§ **Try it**
This task calls for copying each line below that contains "necessario".

(Transcribed page contents)
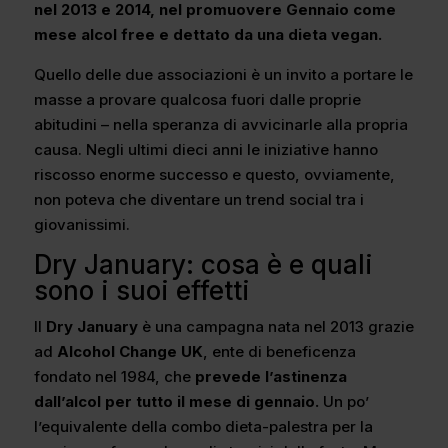
nel 2013 e 2014, nel promuovere Gennaio come
mese alcol free e dettato da una dieta vegan.
Quello delle due associazioni è un invito a portare le
masse a provare qualcosa fuori dalle proprie
abitudini – nella speranza di avvicinarle alla propria
causa. Negli ultimi dieci anni le iniziative hanno
riscosso enorme successo e questo, ovviamente,
non poteva che diventare un trend social tra i
giovanissimi.
Dry January: cosa è e quali
sono i suoi effetti
Il
Dry January
è una campagna nata nel 2013 grazie
ad
Alcohol Change UK
, ente di beneficenza
fondato nel 1984, che
prevede l’astinenza
dall’alcol per tutto il mese di gennaio.
Un po’
l’equivalente della combo dieta-palestra per la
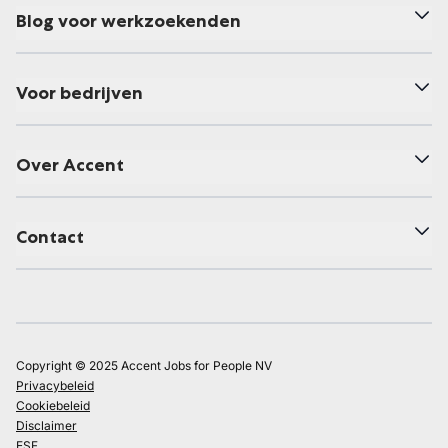
Blog voor werkzoekenden
Voor bedrijven
Over Accent
Contact
Copyright © 2025 Accent Jobs for People NV
Privacybeleid
Cookiebeleid
Disclaimer
ESF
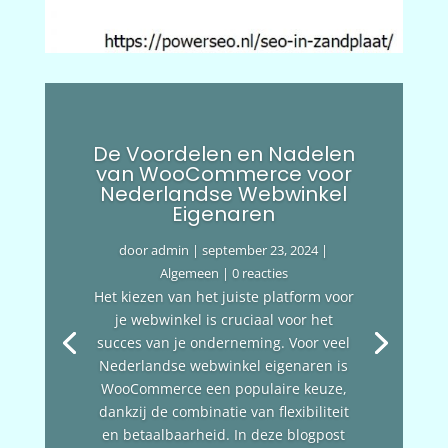
De Voordelen en Nadelen
van WooCommerce voor
Nederlandse Webwinkel
Eigenaren
door
admin
|
september 23, 2024
|
Algemeen
| 0 reacties
Het kiezen van het juiste platform voor
je webwinkel is cruciaal voor het
succes van je onderneming. Voor veel
Nederlandse webwinkel eigenaren is
WooCommerce een populaire keuze,
dankzij de combinatie van flexibiliteit
en betaalbaarheid. In deze blogpost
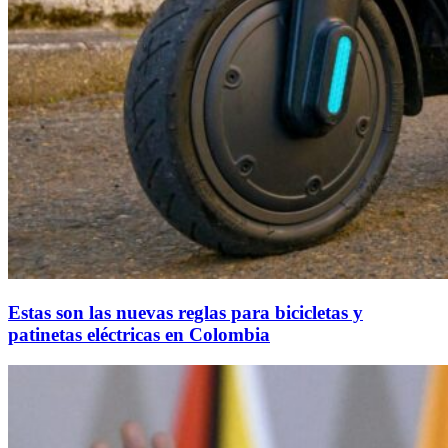
Estas son las nuevas reglas para bicicletas y
patinetas eléctricas en Colombia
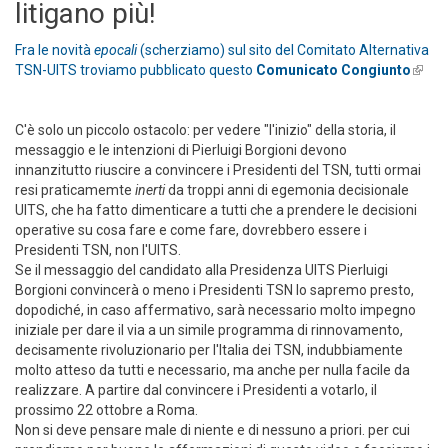
litigano più!
Fra le novità
epocali
(scherziamo) sul sito del Comitato Alternativa
TSN-UITS troviamo pubblicato questo
Comunicato Congiunto
(link i
exter
C'è solo un piccolo ostacolo: per vedere "l'inizio" della storia, il
messaggio e le intenzioni di Pierluigi Borgioni devono
innanzitutto riuscire a convincere i Presidenti del TSN, tutti ormai
resi praticamemte
inerti
da troppi anni di egemonia decisionale
UITS, che ha fatto dimenticare a tutti che a prendere le decisioni
operative su cosa fare e come fare, dovrebbero essere i
Presidenti TSN, non l'UITS.
Se il messaggio del candidato alla Presidenza UITS Pierluigi
Borgioni convincerà o meno i Presidenti TSN lo sapremo presto,
dopodiché, in caso affermativo, sarà necessario molto impegno
iniziale per dare il via a un simile programma di rinnovamento,
decisamente rivoluzionario per l'Italia dei TSN, indubbiamente
molto atteso da tutti e necessario, ma anche per nulla facile da
realizzare. A partire dal convincere i Presidenti a votarlo, il
prossimo 22 ottobre a Roma.
Non si deve pensare male di niente e di nessuno a priori. per cui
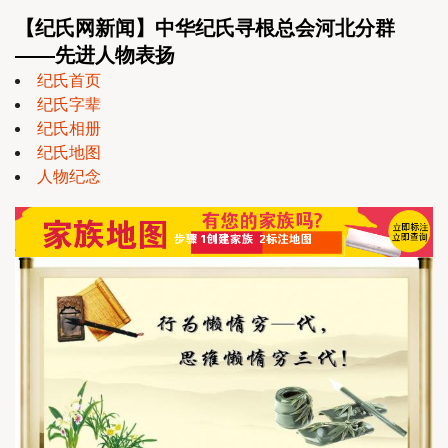
【纪氏网新闻】中华纪氏寻根总会河北分群
——先进人物表扬
纪氏首页
纪氏字辈
纪氏相册
纪氏地图
人物纪念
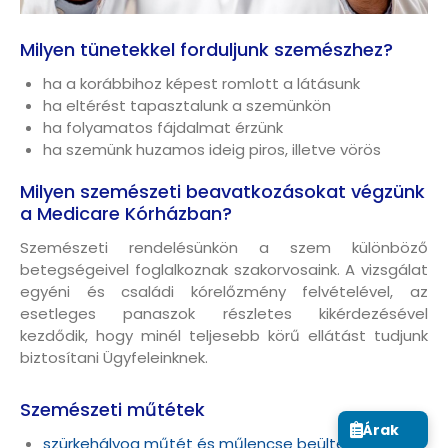
Milyen tünetekkel forduljunk szemészhez?
ha a korábbihoz képest romlott a látásunk
ha eltérést tapasztalunk a szemünkön
ha folyamatos fájdalmat érzünk
ha szemünk huzamos ideig piros, illetve vörös
Milyen szemészeti beavatkozásokat végzünk
a Medicare Kórházban?
Szemészeti rendelésünkön a szem különböző
betegségeivel foglalkoznak szakorvosaink. A vizsgálat
egyéni és családi kórelőzmény felvételével, az
esetleges panaszok részletes kikérdezésével
kezdődik, hogy minél teljesebb körű ellátást tudjunk
biztosítani Ügyfeleinknek.
Szemészeti műtétek
Árak
szürkehályog műtét és műlencse beültetés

§ **Written reply**
dopodiché, in caso affermativo, sarà necessario molto impegno
molto atteso da tutti e necessario, ma anche per nulla facile da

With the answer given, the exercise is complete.